W9snc66b 1501835383

DNA sequencing and big data open a new frontier in the hunt for new viruses


DNA sequencing and big data open a new frontier in the hunt for new viruses


Discovering new viruses has historically been biased towards people and animals that exhibit symptoms of disease – like a cough, fever or skin blister.

But there are two challenges to discovering viruses this way. The first is that it’s only the beginning of a long and painstaking process of identifying the infectious virus that caused it. The second more important reason is that it leaves out potentially deadly viruses that might emerge as a result of transmission from other species where they don’t show any clear signs of infection.

HIV or Ebola are examples of this. Both cause humans harm but go unnoticed in their native hosts – monkeys and chimps in the case of HIV and possibly bats for Ebola.

One possible solution to this is the use of DNA sequencing. The advent of recent technologies has made sequencing DNA faster and cheaper. It has meant that public genome databases now have petabytes – a petabyte is a million gigabytes - of DNA sequence data available from hundreds of species. This so-called next generation sequencing has also given birth to metagenomics, where scientists can scoop up a handful of dirt (or anything else), and sequence everything in it.

This means that scientists can now discover new viruses using DNA sequencing. The magic is that they don’t even have to know what the virus looks like, or if it causes disease. This level of granularity means that scientists can detect miniscule amounts of a virus’s DNA that happens to be in the blood or tissue sample of a host.

Many scientists sequencing the DNA of animals or plants view this viral DNA as a nuisance – rogue contaminants that need to be filtered from DNA sequencing results.

But we took a different view. What if the viral DNA was a missed opportunity? So we set out to test the idea that massive online DNA databases could be used as a resource to discover viruses – even if the data had not been explicitly collected for that purpose.

In our study we examined 50 genomes of fish and uncovered viral DNA in 15 fish species, including Atlantic salmon and rainbow trout. We did this by applying a data mining approach. Our aim was to identify novel members of a group of herpesviruses – alloherpesviruses – that infect fish.

Our findings have opened up entire new frontiers of understanding about these viruses in fish. To date only a handful have been identified despite the massive growth of the aquaculture industry and potential hazards that emerging infectious disease would cause. This includes economic loss, threat to food supply chains and danger to fish in the wild.

It is yet to be seen if any of the viral sequences identified in 15 different fish are capable of forming infectious viral particles, or if they cause disease.

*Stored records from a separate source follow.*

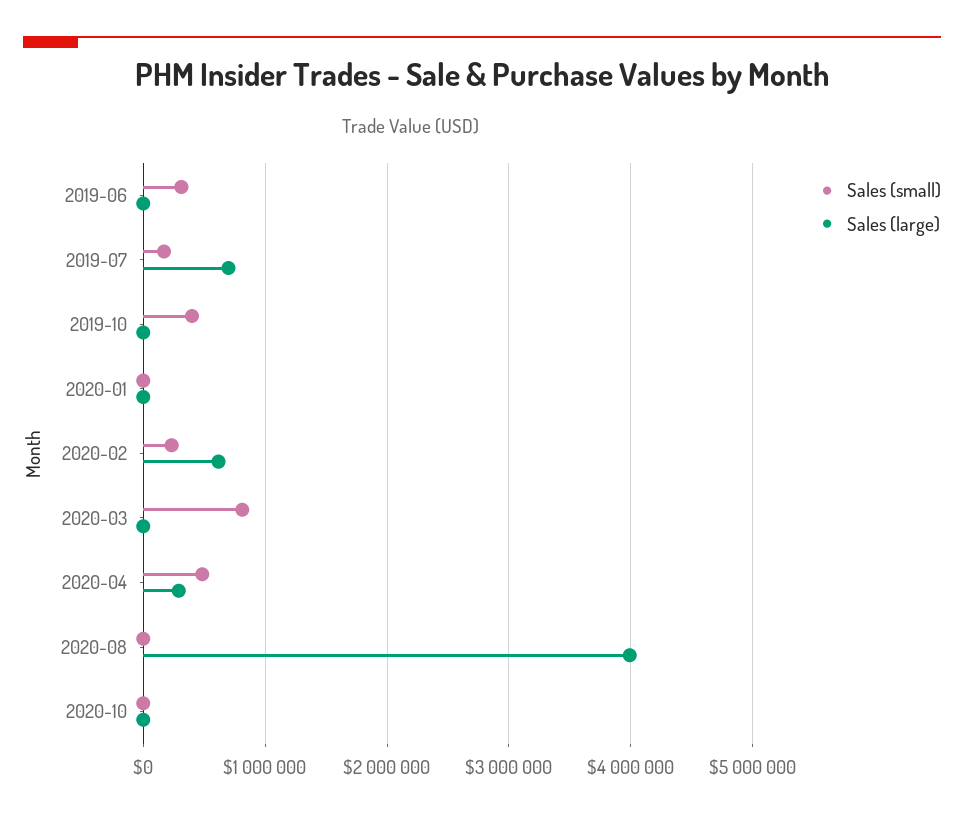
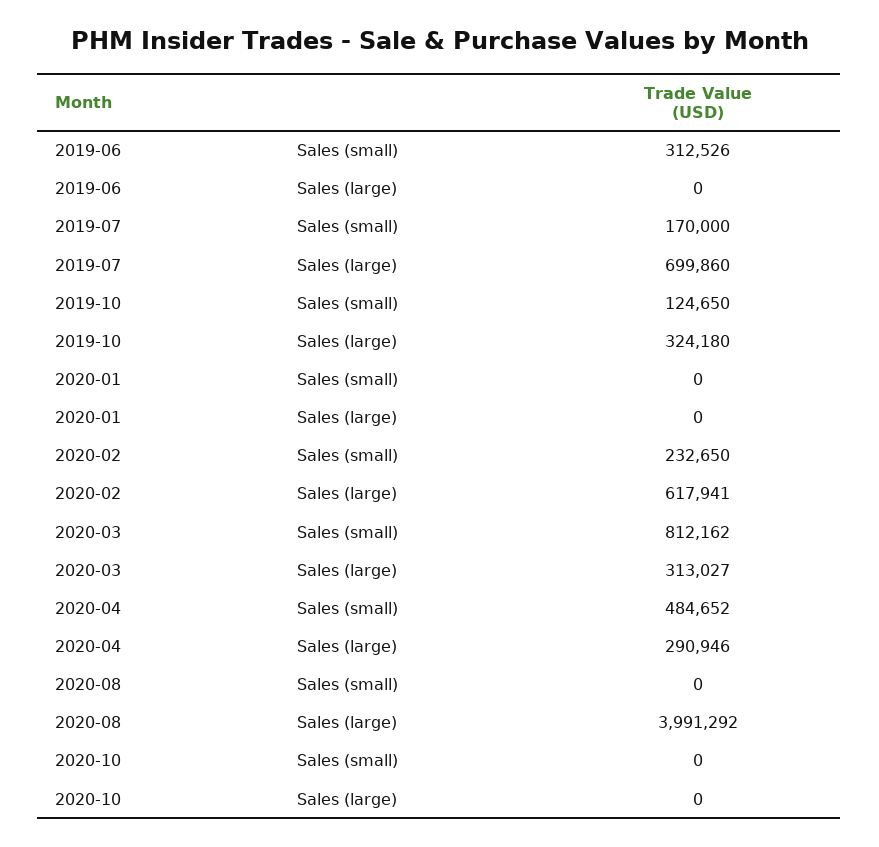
Sales (small), 2019-10: 400000 -> 124650
Sales (large), 2019-10: 0 -> 324180
Sales (large), 2020-03: 0 -> 313027

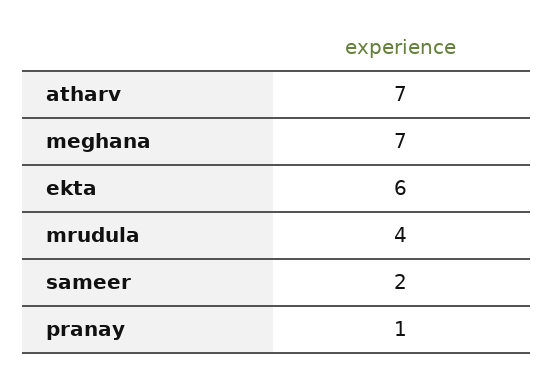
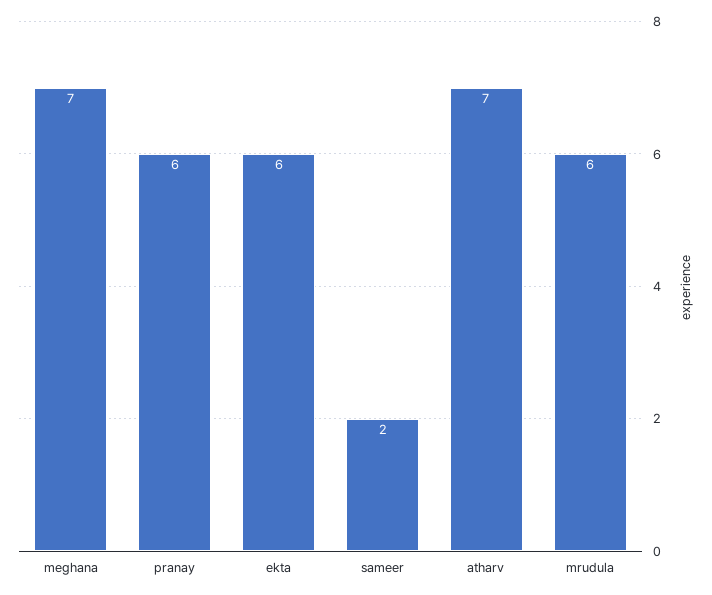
mrudula: 4 -> 6
pranay: 1 -> 6

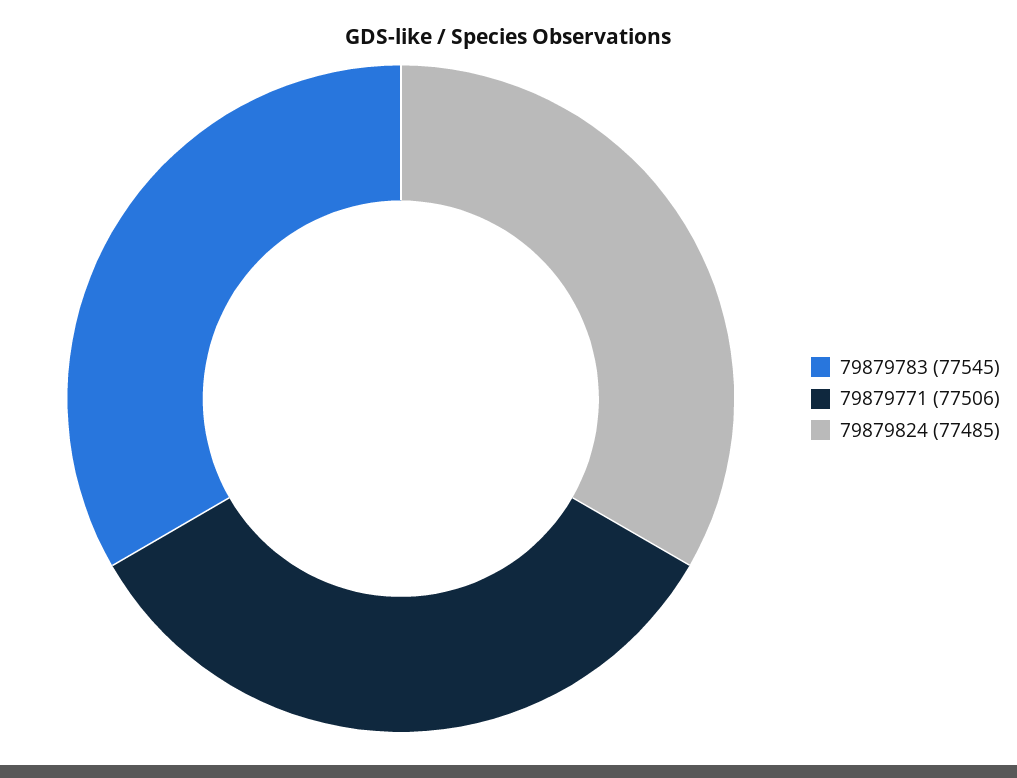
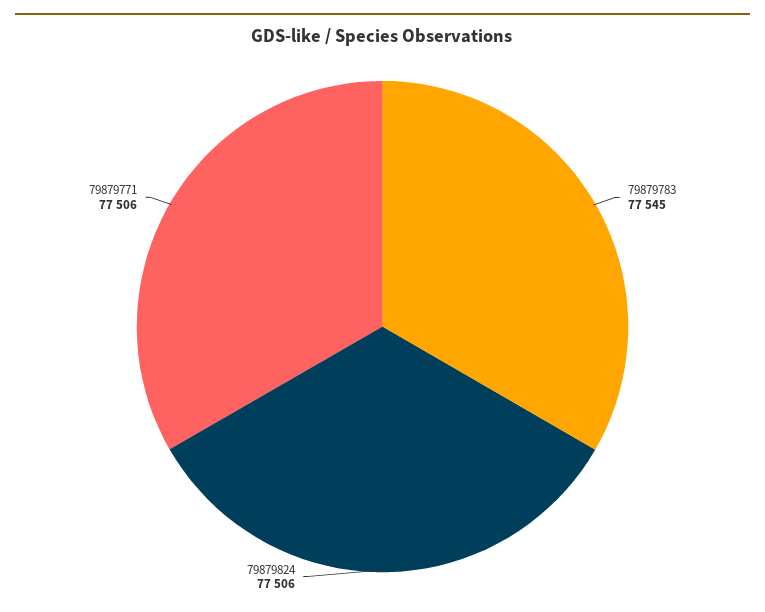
79879824: 77485 -> 77506

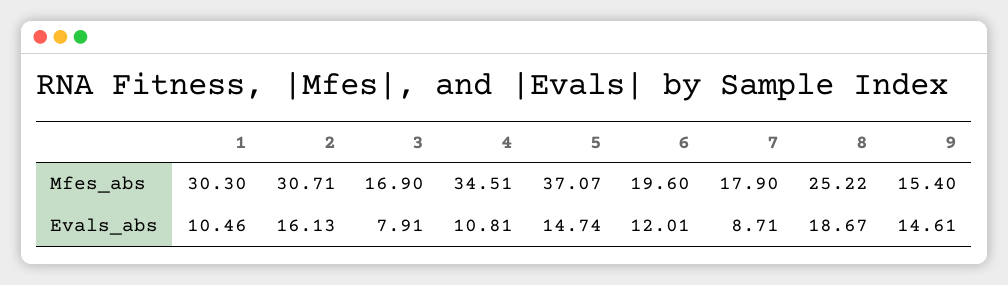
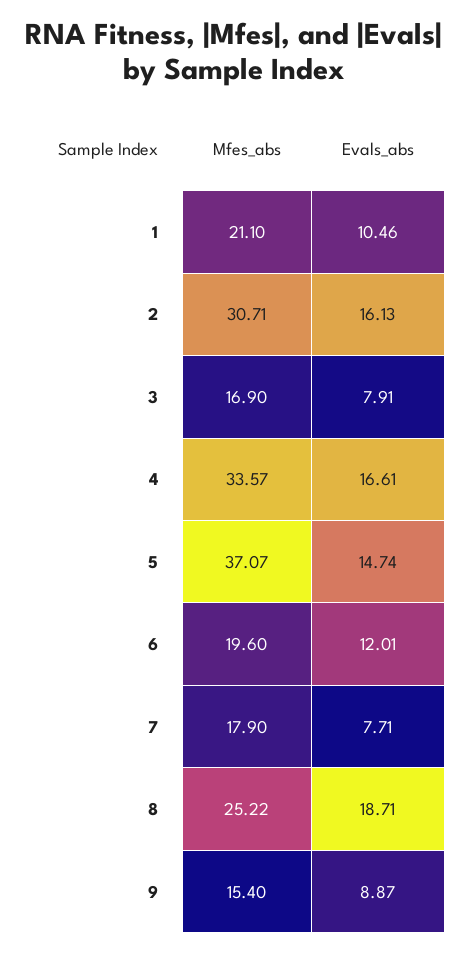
1, Mfes_abs: 30.3 -> 21.1
4, Mfes_abs: 34.51 -> 33.57
4, Evals_abs: 10.81 -> 16.61
7, Evals_abs: 8.71 -> 7.71
8, Evals_abs: 18.67 -> 18.71
9, Evals_abs: 14.61 -> 8.87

But it’s a start. A major advantage of already knowing the genome sequence of these potential pathogens is that they can be used to help identify the cause of disease.

New families of viruses

The key to our approach was to combine evolutionary biology with techniques that are used to analyse huge quantities of DNA sequence data. This strategy has emerged from the new field of paleovirology – the study of viruses that have integrated into the DNA of their hosts, sometimes millions of years ago.

We first recognised the potential of using this approach in a study we did in 2014. We went looking for ancient viruses in the Philippine Tarsier and found two modern viruses as well as the ancient herpesvirus. We realised that the technique could be applied to discovering new viruses.

In our latest study we built on the technique to look for novel alloherpesviruses. In fact, we found more than we bargained for. Instead of novel alloherpesviruses, we uncovered a lineage of unusual viruses that may even be a new viral family related to alloherpesviruses.

To confirm that this was not simply a lab contaminant or data processing error, we visited a local supermarket and sushi house for extra samples. Lab work confirmed that fragments are also present in commercial samples.

Identifying the disease

Using this approach to identify novel viruses is not yet common practice. But our study demonstrates the value of the data we already have.

There are still gaps in our knowledge: for example, are any of the viral sequences identified in 15 different fish capable of forming infectious viral particles? And do they cause disease?

Even though we can’t yet answer these questions, knowing about the viruses is useful for two reasons: Firstly, we now know about a range of new viruses which could prove useful to the fishing industry. And secondly, while an infectious virus may not even cause disease in its natural host fish, there is a risk of cross-species transmission to other species. As the farmed fishing industry continues to grow there is real possibility of transfer to either other farmed fish or wild populations. The risk of transmitting to humans, however, is far lower.

Beyond this study, we can hunt for novel viruses in a range of different species. One strategy might be to start with culprits that we already know harbour transmissible disease. Bats and rodents, for example, are notorious for being reservoirs of infectious disease that they are seemingly immune to. Insects such as mosquitoes are also carriers of viral diseases (such as Zika) that harm humans.

This development now gives us the scope to apply our approach to uncover other viruses before the next outbreak even happens.